Şehidlik, gâzîlik ve de vefâkârlık. Ne kadar yüce bir duygu Ahmed Çavuş’un şahsında bu yüce hasletleri gördüm ve Merhûm Mareşal Fevzi Çakmak’ın, “Gerçek muharebeyi, manga komutanları yapar” Sözünün sırrına Hamamlı’lı Ahmed Çavuş’un kişiliğinde erdim.

YANAN ATEŞE BOCA EDİLEN YAĞ VE CUMA SADAKASI

Çocukluk yıllarında ailemizde sofraya, 10-12 kişi olarak oturulurdu. Küçük kardeşlerim yaşamadığından, ailenin en küçüğü olarak annemin yanında ayaktaş/koruma olarak da ben, bulunurdum.

Âile kalabalık olduğu için evde her gün ekmek yapılır ve her gün yemek pişirilirdi. Perşembe günü akşamı ise özel bir durum arzederdi.

Yaz mevsimlerinde tarlada çalışılırken ikindi sularında –annemle birlikte- tarladan ayrılır ve sür‘atle eve gelirdik. Rahmetli anneciğim, hemen hamur tutar ve mayalamaya bırakırdı.

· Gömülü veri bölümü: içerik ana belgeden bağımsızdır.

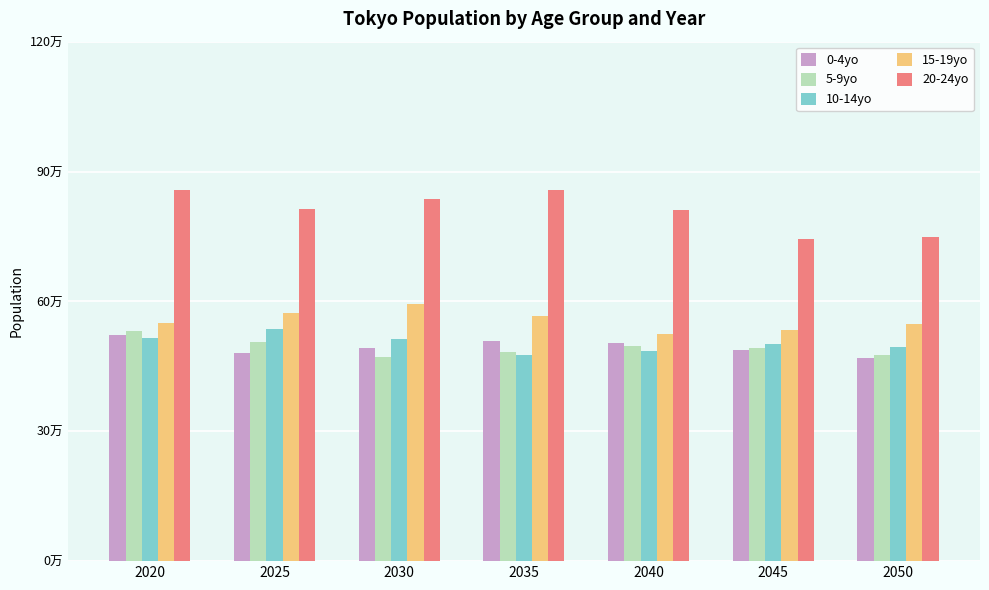

Are the bars grouped side by side (vs. stacked)?

Yes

Hamur mayalandığında ise hemen onları bir taraftan kızartır. Bir taraftan da kızarmış lokmaları, bakır tepsiye/siniye doldurarak beni, köyün girişine gönderir bu lokmaları, dağıttırır idi.

Gün batarken aç ve yorgun olarak evlerine dönen köylüler ve de çobanlar için bu ikrâm, çok rağbet görüyordu. Bu vesileyle ailemize dua ediliyor ve saygı besleniyordu.

Burada, rahmetli annem ile bağlantılı olarak, dikkatimi çeken en önemli husus, hamur maya tutmadığı zaman anneciğim, kendi şivesiyle, bahçeden bana seslenir ve:

Ercep! Uşam! Yağ küpünden bir kaşık yağ al! Ateşe at! Ölülerimiz, geriye boş dönmesin! derdi. Bunun üzerine ben, kepçemsi bir tahta kaşık ile küpten kaz veya kurban yağını alır, ocakta alev alev yanan ateşin üzerine boca ederdim. O anda bütün evi, hatta bütün köyü, yağ kokusu, sarmış olurdu.

 Rahmetli anneciğim, ümmî idi. Okumayı da yazmayı da bilmezdi. Ama o, ocaktan aldığı değerlere sahipti.